Amphibious warfare

Amphibious warfare is a type of offensive military operation which uses naval ships to project ground and air military power onto a hostile or potentially hostile shore.    Through history the operations were conducted using ship’s boats as the primary method of delivering troops to shore. Since the Gallipoli Campaign specialised watercraft were increasingly designed for landing troops, materiel and vehicles, including by landing craft and for insertion of commandos, by fast patrol boats, zodiacs (rigid inflatable boats) and from mini-submersibles.

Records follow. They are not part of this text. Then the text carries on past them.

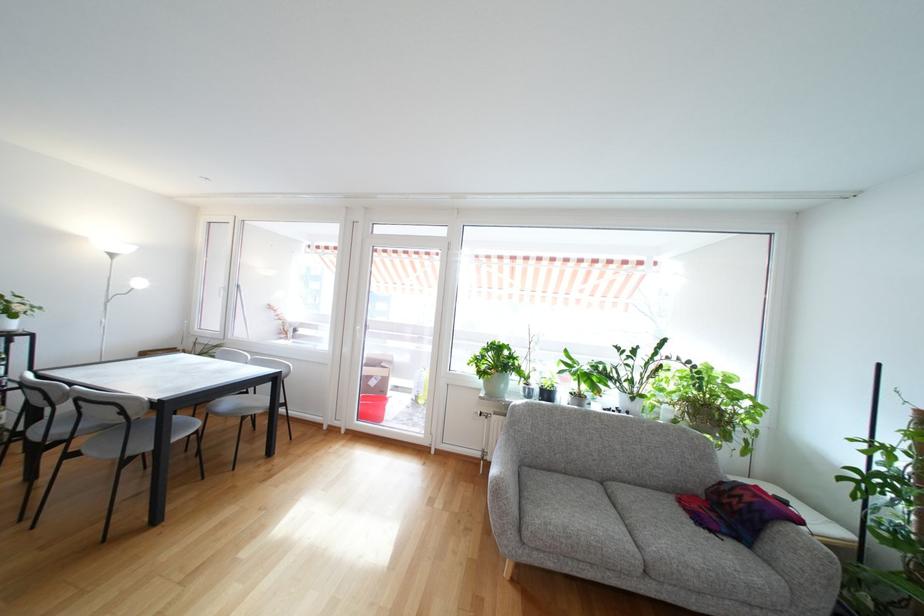
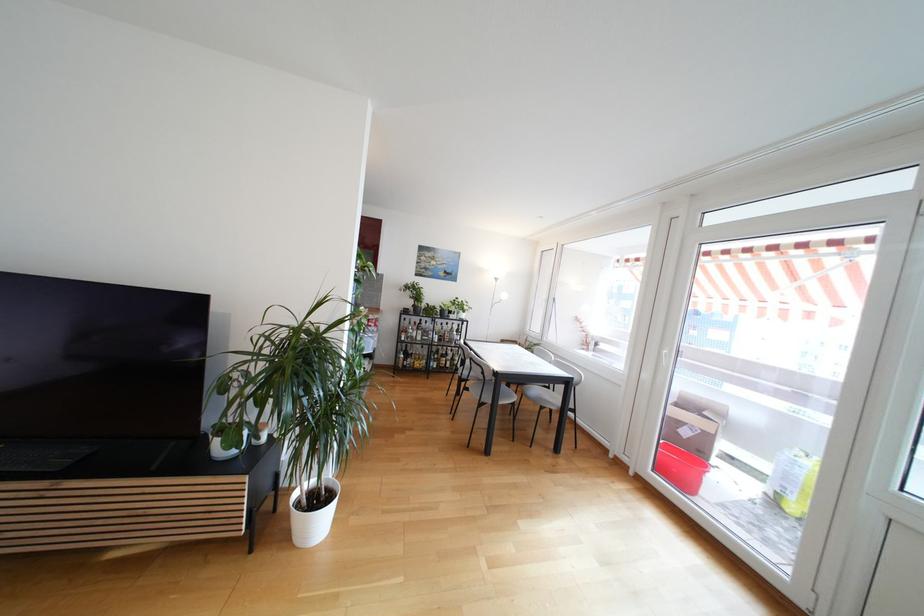
Question: The camera is either moving clockwise (left) or counter-clockwise (right) around the object. The first image is from the beginning of the video and the second image is from the end. Is the camera moving left or right when shooting the video?

Choices:
 (A) Left
 (B) Right

Answer: (B)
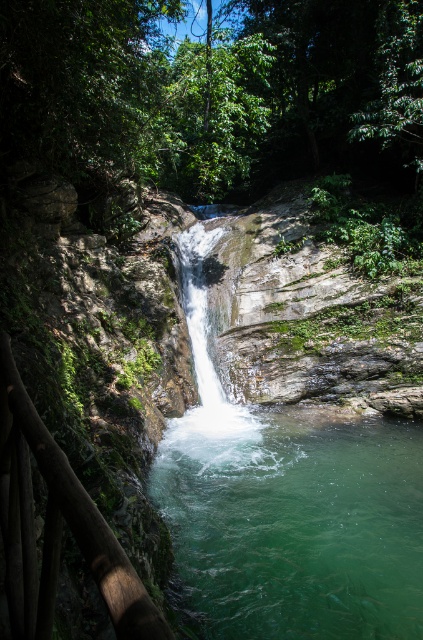
You are standing at the edge of the pool and want to cross to the other side. The green translucent water at center and clear water at center are in your path. Which body of water should you avoid stepping into to ensure your safety?

You should avoid stepping into the green translucent water at center because it is shorter than the clear water at center, meaning it might be shallower and less safe for crossing.

You are standing at the edge of the pool and want to cross to the other side. The green translucent water at center and clear water at center are in your path. Which part of the water should you step on first to reach the other side?

You should step on the green translucent water at center first because it is closer to the viewer than the clear water at center, making it the first part of the water you encounter on your path.

You are standing at the edge of the waterfall and see a point marked at coordinates point (293, 524). According to the scene description, where is this point located?

The point (293, 524) is on the green translucent water at center.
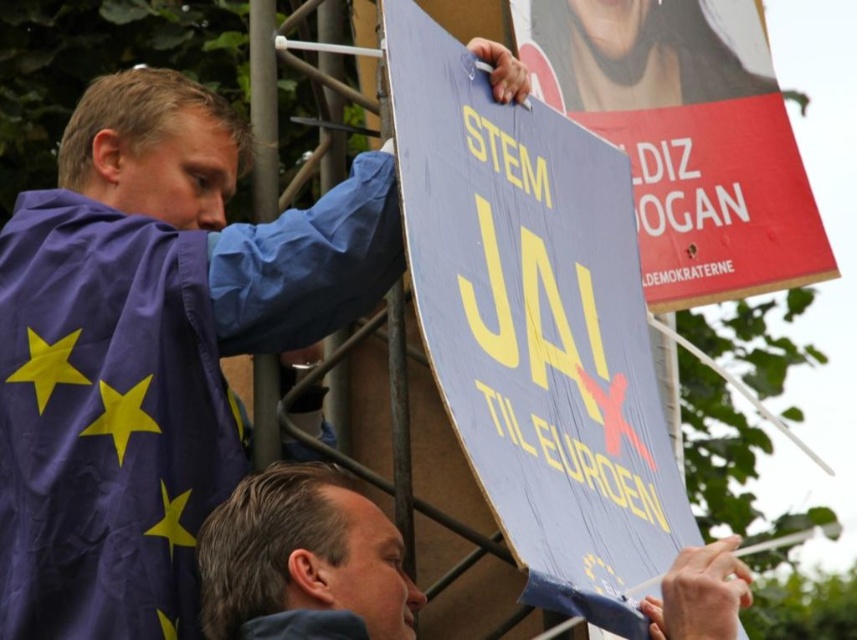
You are a photographer at the rally trying to capture both the purple fabric robe at upper left and the smooth blue sign at center in one shot. Which object should you focus on first to ensure both are in frame?

You should focus on the purple fabric robe at upper left first since it is closer to you than the smooth blue sign at center, ensuring both remain in the frame by starting with the closer object.

You are a photographer at the rally and want to capture both the purple fabric robe at upper left and the blue jacket with yellow stars at lower right in the same frame. The camera you have can focus on objects within a 40 meter range. Will both subjects be in focus?

The two subjects are 38.06 meters apart, so yes, the photographer can capture both the purple fabric robe at upper left and the blue jacket with yellow stars at lower right in focus since the distance is within the camera range.

From the picture: You are a photographer at the event and need to capture a photo that includes both the purple fabric robe at upper left and the smooth blue sign at center. What is the minimum distance you need to move backward to ensure both objects are in frame?

The purple fabric robe at upper left is 3.40 meters from the smooth blue sign at center. To include both in the frame, the photographer needs to move back at least 3.40 meters.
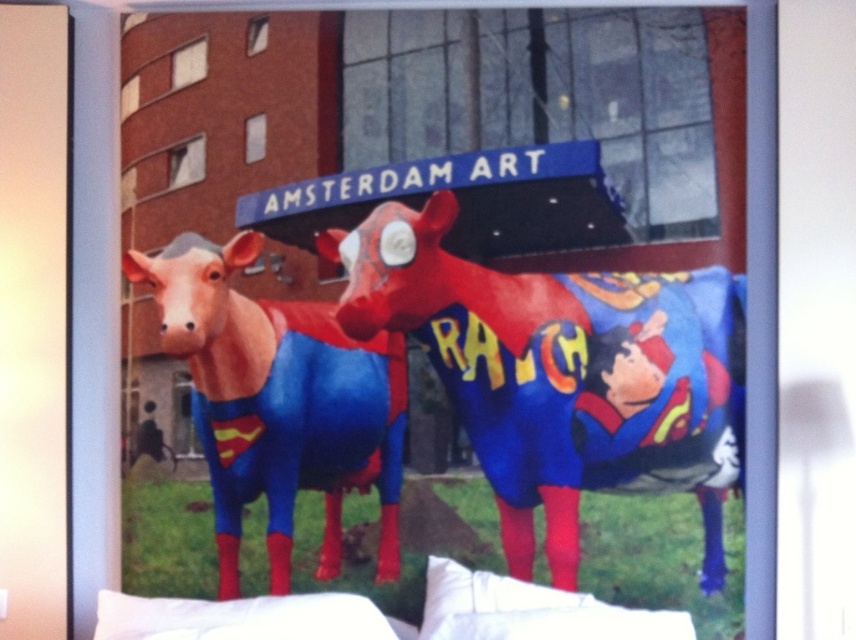
Question: Among these objects, which one is farthest from the camera?

Choices:
 (A) matte plastic bull at center
 (B) white fabric pillow at lower center

Answer: (A)

Question: Is matte plastic cow at center above white fabric pillow at lower center?

Choices:
 (A) no
 (B) yes

Answer: (B)

Question: Which of the following is the closest to the observer?

Choices:
 (A) matte plastic bull at center
 (B) white fabric pillow at lower center
 (C) matte plastic cow at center

Answer: (B)

Question: Based on their relative distances, which object is farther from the matte plastic cow at center?

Choices:
 (A) matte plastic bull at center
 (B) white fabric pillow at lower center

Answer: (A)

Question: Can you confirm if matte plastic bull at center is positioned below white fabric pillow at lower center?

Choices:
 (A) yes
 (B) no

Answer: (B)

Question: Does matte plastic cow at center come in front of matte plastic bull at center?

Choices:
 (A) no
 (B) yes

Answer: (B)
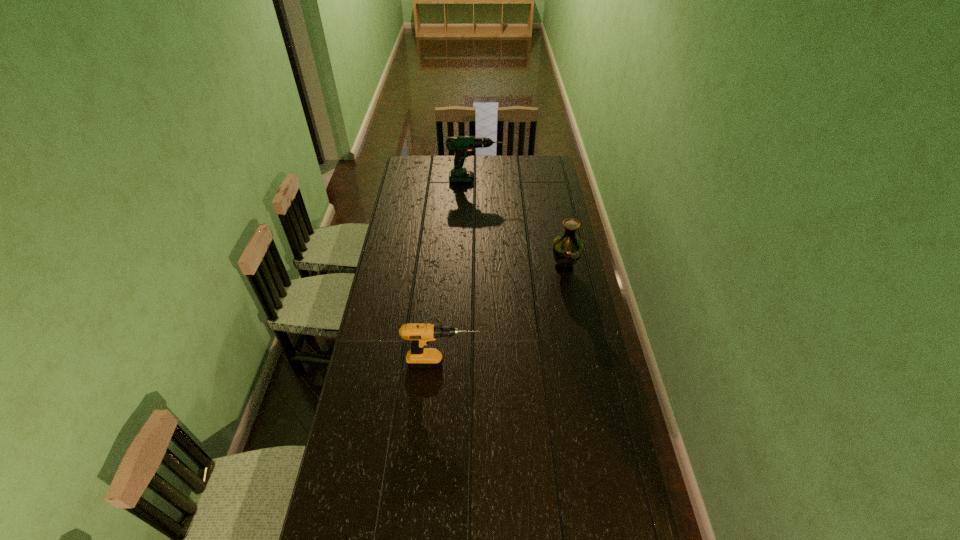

The term amphibious first emerged in the USA during the 1930s after design of the Landing Vehicle Tracked where the first prototypes were named Alligator and Crocodile, though neither species are amphibian. Amphibious warfare includes operations defined by their type, purpose, scale and means of execution. In the British Empire at the time these were called combined operations which were defines as “…operations where naval, military or air forces in any combination are co-operating with each other, working independently under their respective commanders, but with a common strategic object.”    All armed forces that employ troops with special training and equipment for conducting landings from naval vessels to shore agree to this definition.

Since the 20th century an amphibious landing of troops on a beachhead is acknowledged as the most complex of all military manoeuvres. The undertaking requires an intricate coordination of numerous military specialities, including air power, naval gunfire, naval transport, logistical planning, specialised equipment, land warfare, tactics, and extensive training in the nuances of this manoeuvre for all personnel involved.